------ DATA FOR THIS EXERCISE

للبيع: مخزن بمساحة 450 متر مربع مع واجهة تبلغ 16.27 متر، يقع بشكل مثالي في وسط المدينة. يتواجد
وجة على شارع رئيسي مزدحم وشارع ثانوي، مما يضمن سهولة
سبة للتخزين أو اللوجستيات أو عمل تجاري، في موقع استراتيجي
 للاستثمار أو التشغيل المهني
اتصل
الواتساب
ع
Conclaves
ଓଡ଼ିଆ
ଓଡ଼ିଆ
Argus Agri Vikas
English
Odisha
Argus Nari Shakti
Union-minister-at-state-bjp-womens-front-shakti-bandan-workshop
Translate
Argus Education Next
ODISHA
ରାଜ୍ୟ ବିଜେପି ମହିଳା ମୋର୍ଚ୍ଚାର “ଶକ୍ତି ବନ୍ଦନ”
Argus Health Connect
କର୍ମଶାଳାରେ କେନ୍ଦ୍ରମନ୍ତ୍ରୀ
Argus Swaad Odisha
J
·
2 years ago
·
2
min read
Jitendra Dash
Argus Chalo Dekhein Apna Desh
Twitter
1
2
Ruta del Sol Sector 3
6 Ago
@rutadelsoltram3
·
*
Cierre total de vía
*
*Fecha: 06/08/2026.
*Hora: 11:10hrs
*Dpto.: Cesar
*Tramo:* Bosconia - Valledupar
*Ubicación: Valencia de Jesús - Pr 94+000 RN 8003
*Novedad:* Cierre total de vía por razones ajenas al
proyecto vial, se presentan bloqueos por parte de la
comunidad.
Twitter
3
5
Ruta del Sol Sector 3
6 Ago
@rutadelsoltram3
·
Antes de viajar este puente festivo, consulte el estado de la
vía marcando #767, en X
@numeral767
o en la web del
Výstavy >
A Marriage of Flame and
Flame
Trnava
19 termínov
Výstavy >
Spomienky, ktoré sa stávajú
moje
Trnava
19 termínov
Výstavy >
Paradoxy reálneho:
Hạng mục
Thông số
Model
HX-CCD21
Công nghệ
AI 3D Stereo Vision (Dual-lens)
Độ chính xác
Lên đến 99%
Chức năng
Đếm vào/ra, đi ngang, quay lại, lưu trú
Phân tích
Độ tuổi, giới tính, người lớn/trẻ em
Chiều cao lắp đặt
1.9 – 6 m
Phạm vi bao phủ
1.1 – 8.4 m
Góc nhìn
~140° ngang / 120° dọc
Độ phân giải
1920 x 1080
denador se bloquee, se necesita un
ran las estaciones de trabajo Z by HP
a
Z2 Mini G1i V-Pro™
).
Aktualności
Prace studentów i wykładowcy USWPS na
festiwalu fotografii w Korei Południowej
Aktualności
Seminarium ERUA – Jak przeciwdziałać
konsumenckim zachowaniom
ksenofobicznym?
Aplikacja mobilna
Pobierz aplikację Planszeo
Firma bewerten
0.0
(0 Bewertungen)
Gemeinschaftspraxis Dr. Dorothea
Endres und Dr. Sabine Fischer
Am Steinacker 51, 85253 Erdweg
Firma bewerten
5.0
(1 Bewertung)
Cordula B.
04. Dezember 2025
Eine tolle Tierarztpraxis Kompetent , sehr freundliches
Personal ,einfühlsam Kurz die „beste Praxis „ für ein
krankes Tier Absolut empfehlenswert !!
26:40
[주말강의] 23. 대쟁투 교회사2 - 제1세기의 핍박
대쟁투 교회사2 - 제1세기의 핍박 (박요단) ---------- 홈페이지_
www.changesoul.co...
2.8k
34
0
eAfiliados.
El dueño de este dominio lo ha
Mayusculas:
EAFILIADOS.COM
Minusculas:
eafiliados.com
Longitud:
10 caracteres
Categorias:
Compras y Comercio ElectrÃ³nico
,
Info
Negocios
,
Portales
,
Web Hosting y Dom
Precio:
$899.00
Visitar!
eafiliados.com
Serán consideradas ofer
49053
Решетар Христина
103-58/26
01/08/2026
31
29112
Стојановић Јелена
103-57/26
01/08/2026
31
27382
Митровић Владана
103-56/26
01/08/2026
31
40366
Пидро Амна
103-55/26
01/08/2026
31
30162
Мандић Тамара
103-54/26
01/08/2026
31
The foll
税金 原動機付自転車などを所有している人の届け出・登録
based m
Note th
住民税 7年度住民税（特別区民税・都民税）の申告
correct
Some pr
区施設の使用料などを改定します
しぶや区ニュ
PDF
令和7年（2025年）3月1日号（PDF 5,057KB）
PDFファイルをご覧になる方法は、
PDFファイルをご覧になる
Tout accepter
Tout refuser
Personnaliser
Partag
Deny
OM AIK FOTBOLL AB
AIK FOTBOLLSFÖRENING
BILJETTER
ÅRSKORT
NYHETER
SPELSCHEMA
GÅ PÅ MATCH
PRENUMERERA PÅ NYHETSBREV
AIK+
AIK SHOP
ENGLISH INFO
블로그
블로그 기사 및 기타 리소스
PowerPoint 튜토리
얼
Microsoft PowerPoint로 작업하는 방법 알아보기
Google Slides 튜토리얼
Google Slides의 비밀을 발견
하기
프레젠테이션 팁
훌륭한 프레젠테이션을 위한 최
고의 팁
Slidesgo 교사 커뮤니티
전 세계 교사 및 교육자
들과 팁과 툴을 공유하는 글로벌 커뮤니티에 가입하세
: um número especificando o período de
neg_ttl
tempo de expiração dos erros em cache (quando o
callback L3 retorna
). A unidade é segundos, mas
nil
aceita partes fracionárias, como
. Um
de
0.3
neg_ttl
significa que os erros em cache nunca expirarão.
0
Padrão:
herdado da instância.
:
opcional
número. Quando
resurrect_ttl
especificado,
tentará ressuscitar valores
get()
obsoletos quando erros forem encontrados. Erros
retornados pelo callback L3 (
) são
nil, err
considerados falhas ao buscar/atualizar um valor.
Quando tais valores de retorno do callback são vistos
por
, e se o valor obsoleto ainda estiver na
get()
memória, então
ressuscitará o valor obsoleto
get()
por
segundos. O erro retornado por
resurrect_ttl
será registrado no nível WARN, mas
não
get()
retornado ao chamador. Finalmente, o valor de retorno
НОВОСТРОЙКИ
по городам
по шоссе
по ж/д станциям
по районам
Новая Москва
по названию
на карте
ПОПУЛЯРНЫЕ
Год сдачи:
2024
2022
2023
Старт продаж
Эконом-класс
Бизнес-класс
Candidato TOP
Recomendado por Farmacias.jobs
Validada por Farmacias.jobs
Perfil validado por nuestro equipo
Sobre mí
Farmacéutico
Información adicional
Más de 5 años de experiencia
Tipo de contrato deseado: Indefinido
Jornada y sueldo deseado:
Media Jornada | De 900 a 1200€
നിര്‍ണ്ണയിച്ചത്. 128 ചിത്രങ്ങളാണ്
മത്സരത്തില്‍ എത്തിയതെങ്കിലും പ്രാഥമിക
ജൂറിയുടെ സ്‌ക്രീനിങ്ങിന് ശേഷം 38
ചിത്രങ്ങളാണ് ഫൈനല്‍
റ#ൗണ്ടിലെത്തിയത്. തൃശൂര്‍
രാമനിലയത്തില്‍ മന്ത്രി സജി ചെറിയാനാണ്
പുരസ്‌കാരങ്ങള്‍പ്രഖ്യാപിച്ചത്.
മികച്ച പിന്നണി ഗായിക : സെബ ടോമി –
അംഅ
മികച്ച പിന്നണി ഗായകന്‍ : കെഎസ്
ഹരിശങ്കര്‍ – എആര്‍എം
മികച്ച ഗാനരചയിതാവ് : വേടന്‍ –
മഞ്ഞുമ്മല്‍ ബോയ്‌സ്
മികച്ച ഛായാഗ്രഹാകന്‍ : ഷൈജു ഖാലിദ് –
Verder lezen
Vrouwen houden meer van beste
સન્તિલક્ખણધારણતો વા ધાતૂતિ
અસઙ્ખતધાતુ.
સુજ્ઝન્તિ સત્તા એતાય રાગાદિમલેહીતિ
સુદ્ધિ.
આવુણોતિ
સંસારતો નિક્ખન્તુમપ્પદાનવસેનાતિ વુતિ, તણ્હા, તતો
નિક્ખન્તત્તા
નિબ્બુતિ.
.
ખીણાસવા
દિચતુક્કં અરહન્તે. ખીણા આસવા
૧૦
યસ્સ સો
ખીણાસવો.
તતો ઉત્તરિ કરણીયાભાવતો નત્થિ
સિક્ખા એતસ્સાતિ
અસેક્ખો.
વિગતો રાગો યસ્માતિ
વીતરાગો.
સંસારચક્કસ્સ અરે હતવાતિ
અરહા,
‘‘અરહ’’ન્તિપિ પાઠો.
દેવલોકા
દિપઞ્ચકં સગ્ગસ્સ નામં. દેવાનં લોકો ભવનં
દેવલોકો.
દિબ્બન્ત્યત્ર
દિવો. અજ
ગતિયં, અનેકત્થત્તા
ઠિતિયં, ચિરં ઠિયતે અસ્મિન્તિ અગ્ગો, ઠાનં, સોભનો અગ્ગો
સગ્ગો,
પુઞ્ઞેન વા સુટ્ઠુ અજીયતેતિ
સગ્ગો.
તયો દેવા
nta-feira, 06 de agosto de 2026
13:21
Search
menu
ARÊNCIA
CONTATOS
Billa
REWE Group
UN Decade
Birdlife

------------

EXERCISE INSTRUCTIONS:
Please copy the items word for word, from the first line up to and including the line with "Argus Health Connect".

PROBLEM SOLUTION:
للبيع: مخزن بمساحة 450 متر مربع مع واجهة تبلغ 16.27 متر، يقع بشكل مثالي في وسط المدينة. يتواجد
وجة على شارع رئيسي مزدحم وشارع ثانوي، مما يضمن سهولة
سبة للتخزين أو اللوجستيات أو عمل تجاري، في موقع استراتيجي
 للاستثمار أو التشغيل المهني
اتصل
الواتساب
ع
Conclaves
ଓଡ଼ିଆ
ଓଡ଼ିଆ
Argus Agri Vikas
English
Odisha
Argus Nari Shakti
Union-minister-at-state-bjp-womens-front-shakti-bandan-workshop
Translate
Argus Education Next
ODISHA
ରାଜ୍ୟ ବିଜେପି ମହିଳା ମୋର୍ଚ୍ଚାର “ଶକ୍ତି ବନ୍ଦନ”
Argus Health Connect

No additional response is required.